Le Parlement a aussi permis d’éviter un certain nombre de reculs de l’UE et pourrait en empêcher d’autres. Ce fut le cas de l’abandon de la négociation de l’Accord mondial sur l’investissement en 1998. Le Parlement européen a également contribué à l’abandon partiel de la directive Bolkestein, qui décidait qu’un salarié devait être payé, non pas au salaire du pays dans lequel il travaillait mais au salaire de son pays d’origine. La généralisation de l’opt out, permettant de faire travailler les salariés européens au-delà de 48 heures de travail par semaine, a été rejetée par le Parlement européen en 2008.

D’évidentes limites

Il ne faut toutefois pas occulter les limites du pouvoir du Parlement européen. La seule institution européenne élue au suffrage universel est aussi celle qui a le moins de pouvoir : elle ne peut pas légiférer dans des domaines aussi importants que la fiscalité, la politique étrangère et de sécurité, la politique sociale… Dans ces domaines, le Conseil européen est le seul législateur. Le Parlement ne peut pas voter les ressources d’un budget européen pourtant dérisoire. La Commission européenne a, seule, l’initiative des actes législatifs.
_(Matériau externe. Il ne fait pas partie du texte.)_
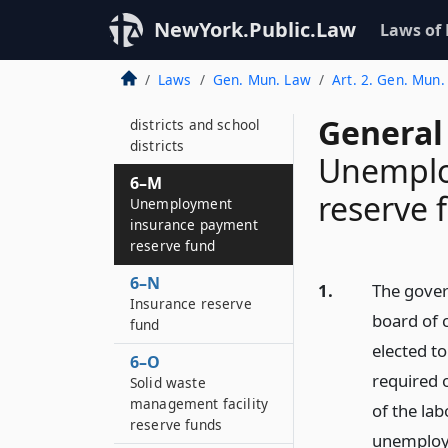
funds
NewYork.Public.Law
Laws of
6–L
Mandatory reserve
Laws
Gen. Mun. Law
Art. 2. Gen. Mun.
fund for municipal
corporations, fire
General
districts and school
districts
Unemplo
6–M
reserve 
Unemployment
insurance payment
reserve fund
6–N
1.
The gover
Insurance reserve
board of c
fund
elected to
6–O
required o
Solid waste
management facility
of the la
reserve funds
unemploy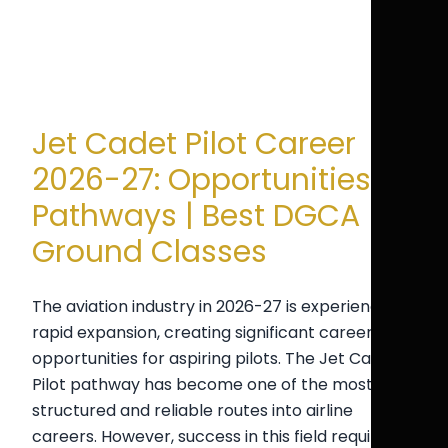
Jet Cadet Pilot Career
2026-27: Opportunities &
Pathways | Best DGCA
Ground Classes
The aviation industry in 2026-27 is experiencing
rapid expansion, creating significant career
opportunities for aspiring pilots. The Jet Cadet
Pilot pathway has become one of the most
structured and reliable routes into airline
careers. However, success in this field requires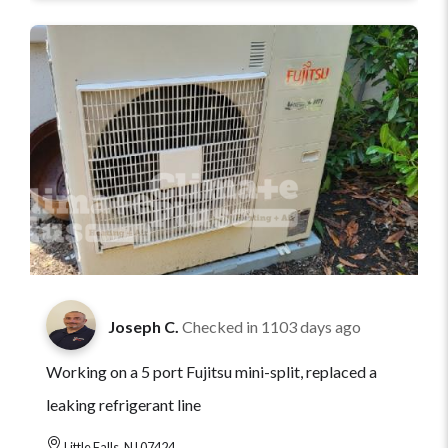
Joseph C.
Checked in
1103 days ago
Working on a 5 port Fujitsu mini-split, replaced a
leaking refrigerant line
Little Falls, NJ 07424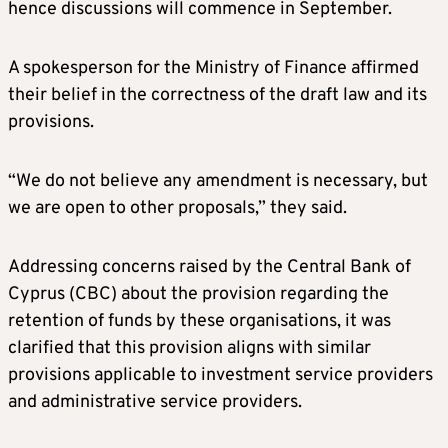
hence discussions will commence in September.
A spokesperson for the Ministry of Finance affirmed
their belief in the correctness of the draft law and its
provisions.
“We do not believe any amendment is necessary, but
we are open to other proposals,” they said.
Addressing concerns raised by the Central Bank of
Cyprus (CBC) about the provision regarding the
retention of funds by these organisations, it was
clarified that this provision aligns with similar
provisions applicable to investment service providers
and administrative service providers.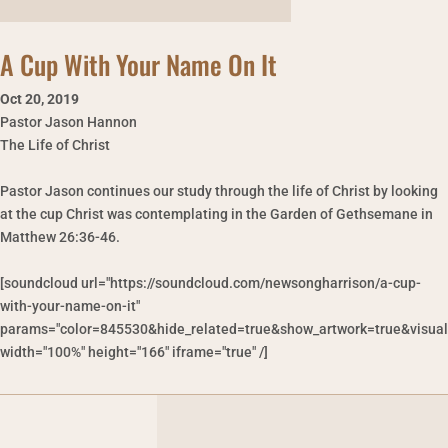
A Cup With Your Name On It
Oct 20
,
2019
Pastor Jason Hannon
The Life of Christ
Pastor Jason continues our study through the life of Christ by looking
at the cup Christ was contemplating in the Garden of Gethsemane in
Matthew 26:36-46.
[soundcloud url="https://soundcloud.com/newsongharrison/a-cup-
with-your-name-on-it"
params="color=845530&hide_related=true&show_artwork=true&visual
width="100%" height="166" iframe="true" /]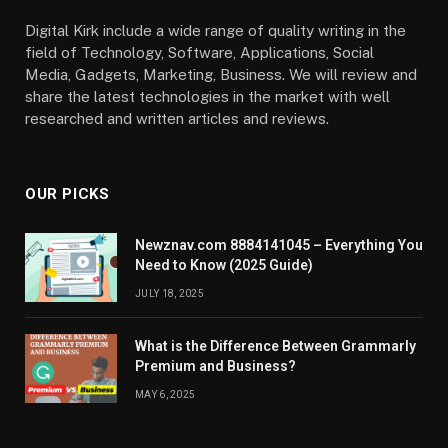
Digital Kirk include a wide range of quality writing in the
field of Technology, Software, Applications, Social
Media, Gadgets, Marketing, Business. We will review and
share the latest technologies in the market with well
researched and written articles and reviews.
OUR PICKS
Newznav.com 8884141045 – Everything You
Need to Know (2025 Guide)
JULY 18, 2025
What is the Difference Between Grammarly
Premium and Business?
MAY 6, 2025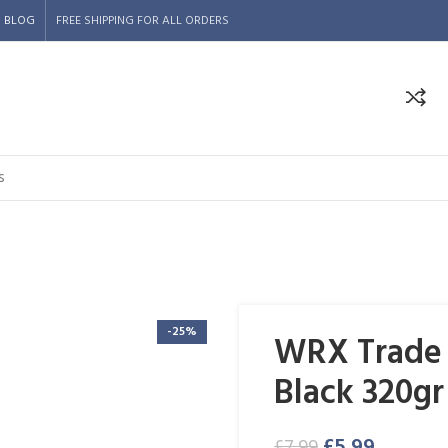
BLOG
FREE SHIPPING FOR ALL ORDERS
-25%
WRX Trade S
Black 320gr
£
5.99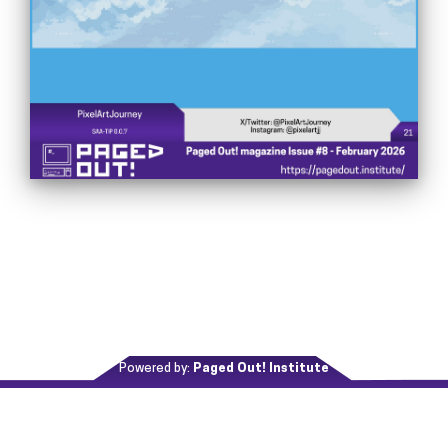
Powered by:
Paged Out! Institute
Ce qui fait fuir les électeurs, ce n’est pas de souligner cette réalité. C’est, bien au contraire, le constant déni de démocratie que constituent les institutions de l’UE, leurs politiques continuelles de régression sociale et la « politique du hanneton » des sociaux-démocrates. Cette combinaison désastreuse a conduit à un désintérêt de plus en plus élevé pour les élections européennes. En 2014, l’abstention à ces élections s’élevait à 96,5 % en Slovaquie, à 81,8 % en République tchèque, à 76,2 % en Pologne, à 62,7 % aux Pays-Bas, à 57,6 % en France et à 52,1 % en Allemagne (moyenne de 56,2 % pour l’ensemble de l’Union).
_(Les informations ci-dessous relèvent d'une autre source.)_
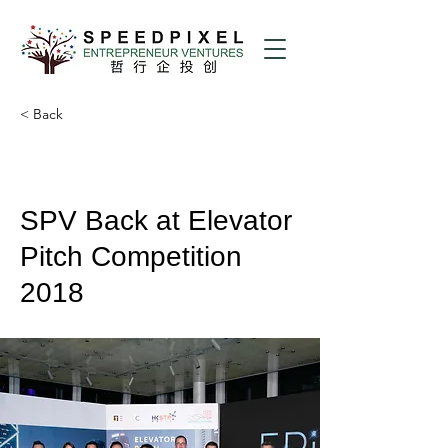
< Back
SPV Back at Elevator
Pitch Competition
2018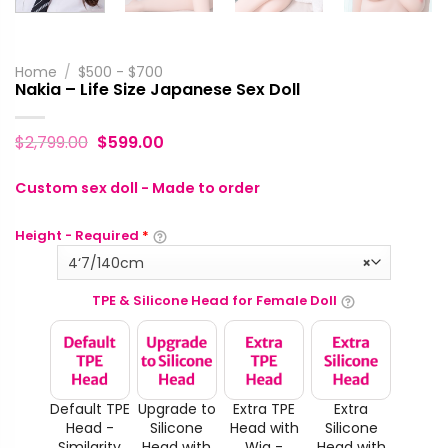
Home
/
$500 - $700
Nakia – Life Size Japanese Sex Doll
$
2,799.00
$
599.00
Custom sex doll - Made to order
Height - Required
*
4‘7/140cm
×
TPE & Silicone Head for Female Doll
Default TPE
Upgrade to
Extra TPE
Extra
Head -
Silicone
Head with
Silicone
Similarity
Head with
Wig -
Head with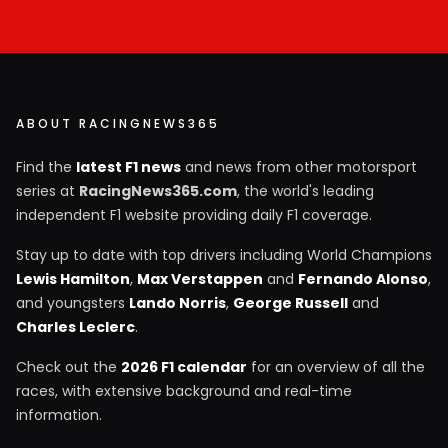
ABOUT RACINGNEWS365
Find the
latest F1 news
and news from other motorsport
series at
RacingNews365.com
, the world's leading
independent F1 website providing daily F1 coverage.
Stay up to date with top drivers including World Champions
Lewis Hamilton
,
Max Verstappen
and
Fernando Alonso
,
and youngsters
Lando Norris
,
George Russell
and
Charles Leclerc
.
Check out the
2026 F1 calendar
for an overview of all the
races, with extensive background and real-time
information.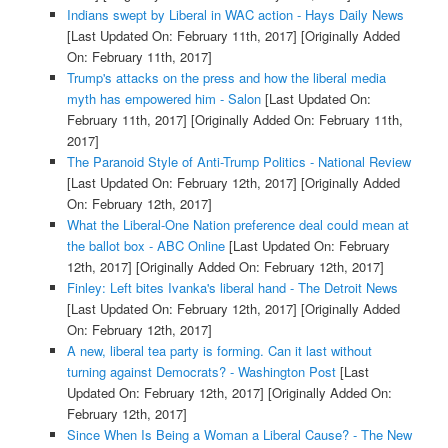
Indians swept by Liberal in WAC action - Hays Daily News
[Last Updated On: February 11th, 2017]
[Originally Added
On: February 11th, 2017]
Trump's attacks on the press and how the liberal media
myth has empowered him - Salon
[Last Updated On:
February 11th, 2017]
[Originally Added On: February 11th,
2017]
The Paranoid Style of Anti-Trump Politics - National Review
[Last Updated On: February 12th, 2017]
[Originally Added
On: February 12th, 2017]
What the Liberal-One Nation preference deal could mean at
the ballot box - ABC Online
[Last Updated On: February
12th, 2017]
[Originally Added On: February 12th, 2017]
Finley: Left bites Ivanka's liberal hand - The Detroit News
[Last Updated On: February 12th, 2017]
[Originally Added
On: February 12th, 2017]
A new, liberal tea party is forming. Can it last without
turning against Democrats? - Washington Post
[Last
Updated On: February 12th, 2017]
[Originally Added On:
February 12th, 2017]
Since When Is Being a Woman a Liberal Cause? - The New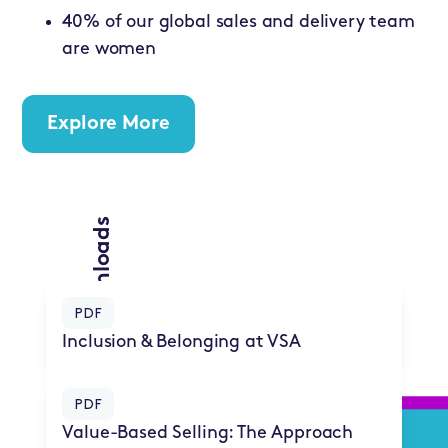
40% of our global sales and delivery team
are women
Explore More
PDF Downloads
PDF
Inclusion & Belonging at VSA
PDF
Value-Based Selling: The Approach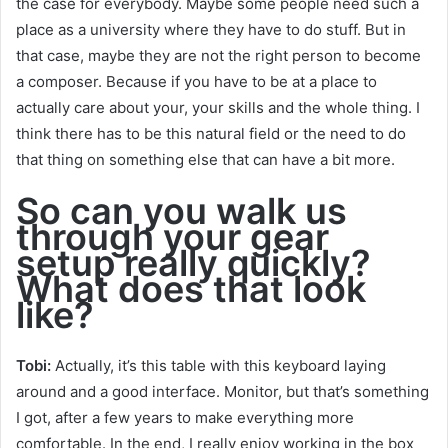
the case for everybody. Maybe some people need such a
place as a university where they have to do stuff. But in
that case, maybe they are not the right person to become
a composer. Because if you have to be at a place to
actually care about your, your skills and the whole thing. I
think there has to be this natural field or the need to do
that thing on something else that can have a bit more.
So can you walk us
through your gear
setup really quickly?
What does that look
like?
Tob
i:
Actually, it’s this table with this keyboard laying
around and a good interface. Monitor, but that’s something
I got, after a few years to make everything more
comfortable. In the end, I really enjoy working in the box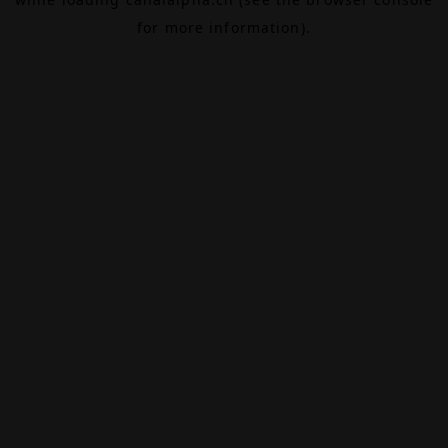
for more information).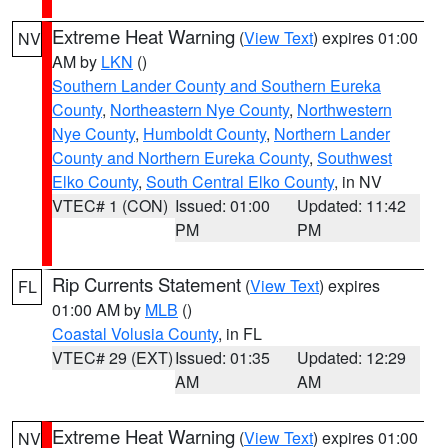
Extreme Heat Warning
(
View Text
) expires 01:00
NV
AM by
LKN
()
Southern Lander County and Southern Eureka
County
,
Northeastern Nye County
,
Northwestern
Nye County
,
Humboldt County
,
Northern Lander
County and Northern Eureka County
,
Southwest
Elko County
,
South Central Elko County
, in NV
VTEC# 1 (CON)
Issued: 01:00
Updated: 11:42
PM
PM
Rip Currents Statement
(
View Text
) expires
FL
01:00 AM by
MLB
()
Coastal Volusia County
, in FL
VTEC# 29 (EXT)
Issued: 01:35
Updated: 12:29
AM
AM
Extreme Heat Warning
(
View Text
) expires 01:00
NV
La GDS a proposé à la discussion de toute la gauche cinq séries de mesures pour les prochaines élections européennes. Elle n’a pas mis en préalable la nécessité de rompre avec les traités européens, car cela aurait été un obstacle à une discussion de toute la gauche. Mais cela ne devrait, en aucun cas, amener à soutenir l’idée que le Parlement européen pourrait « changer la vie » : ses pouvoirs sont bien trop limités.

Déni de démocratie

15,5 millions d’électeurs en France ont pu, en 2005, faire l’expérience pratique de l’impossibilité de changer l’Europe dans le cadre des traités existants. Leur vote « non » avait recueilli 54,7 % des suffrages lors du référendum sur le TCE. Cela n’a pas empêché le traité de Lisbonne, copie conforme du précédent, de devenir, l’un des textes fondamentaux de l’Union.
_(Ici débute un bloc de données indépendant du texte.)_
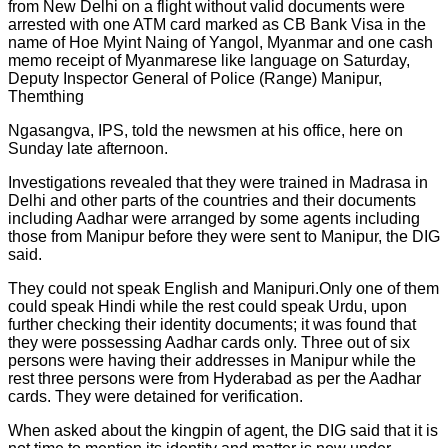
from New Delhi on a flight without valid documents were
arrested with one ATM card marked as CB Bank Visa in the
name of Hoe Myint Naing of Yangol, Myanmar and one cash
memo receipt of Myanmarese like language on Saturday,
Deputy Inspector General of Police (Range) Manipur,
Themthing
Ngasangva, IPS, told the newsmen at his office, here on
Sunday late afternoon.
Investigations revealed that they were trained in Madrasa in
Delhi and other parts of the countries and their documents
including Aadhar were arranged by some agents including
those from Manipur before they were sent to Manipur, the DIG
said.
They could not speak English and Manipuri.Only one of them
could speak Hindi while the rest could speak Urdu, upon
further checking their identity documents; it was found that
they were possessing Aadhar cards only. Three out of six
persons were having their addresses in Manipur while the
rest three persons were from Hyderabad as per the Aadhar
cards. They were detained for verification.
When asked about the kingpin of agent, the DIG said that it is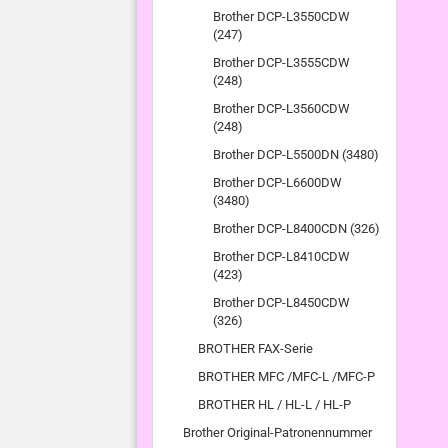
Brother DCP-L3550CDW
(247)
Brother DCP-L3555CDW
(248)
Brother DCP-L3560CDW
(248)
Brother DCP-L5500DN (3480)
Brother DCP-L6600DW
(3480)
Brother DCP-L8400CDN (326)
Brother DCP-L8410CDW
(423)
Brother DCP-L8450CDW
(326)
BROTHER FAX-Serie
BROTHER MFC /MFC-L /MFC-P
BROTHER HL / HL-L / HL-P
Brother Original-Patronennummer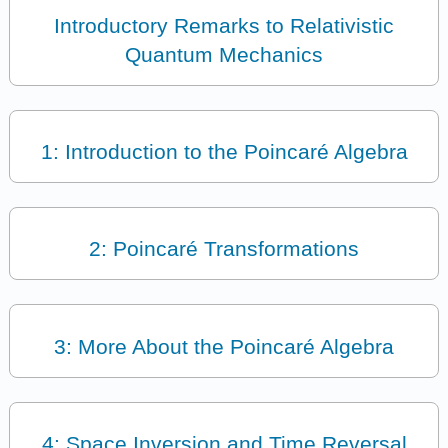
Introductory Remarks to Relativistic
Quantum Mechanics
1: Introduction to the Poincaré Algebra
2: Poincaré Transformations
3: More About the Poincaré Algebra
4: Space Inversion and Time Reversal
Cette amère expérience constitue un point d’appui pour changer l’UE, car il ne sera possible d’y parvenir qu’en rompant avec les traités. Il faut cultiver cette précieuse expérience et rappeler, dès que l’occasion s’en présente, que le traité de Lisbonne est né d’un déni de démocratie. Cela enfoncera, du même coup, un coin dans le récit d’un Macron, chevalier blanc d’une Europe qui se prétend démocratique.

Cet article de nos camarades Jean-Jacques Chavigné et Pierre Timsit a été publié dans la revue de la Gauche démocratique et sociale (GDS), Démocratie&Socialisme n°259 de novembre 2018.